Provided information Block Start

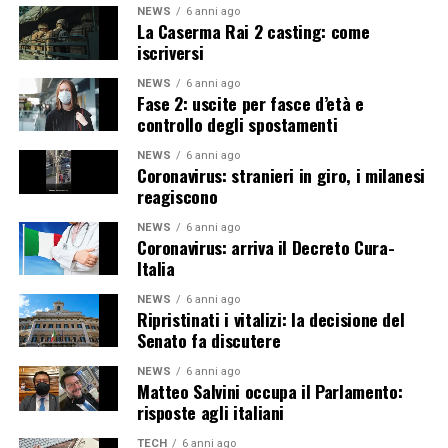
NEWS
6 anni ago
La Caserma Rai 2 casting: come
iscriversi
NEWS
6 anni ago
Fase 2: uscite per fasce d’età e
controllo degli spostamenti
NEWS
6 anni ago
Coronavirus: stranieri in giro, i milanesi
reagiscono
NEWS
6 anni ago
Coronavirus: arriva il Decreto Cura-
Italia
NEWS
6 anni ago
Ripristinati i vitalizi: la decisione del
Senato fa discutere
NEWS
6 anni ago
Matteo Salvini occupa il Parlamento:
risposte agli italiani
TECH
6 anni ago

Provided information Block End

= Task =
Every line of the listing should be copied precisely, with images omitted.

= Task solution =
NEWS
6 anni ago
La Caserma Rai 2 casting: come
iscriversi
NEWS
6 anni ago
Fase 2: uscite per fasce d’età e
controllo degli spostamenti
NEWS
6 anni ago
Coronavirus: stranieri in giro, i milanesi
reagiscono
NEWS
6 anni ago
Coronavirus: arriva il Decreto Cura-
Italia
NEWS
6 anni ago
Ripristinati i vitalizi: la decisione del
Senato fa discutere
NEWS
6 anni ago
Matteo Salvini occupa il Parlamento:
risposte agli italiani
TECH
6 anni ago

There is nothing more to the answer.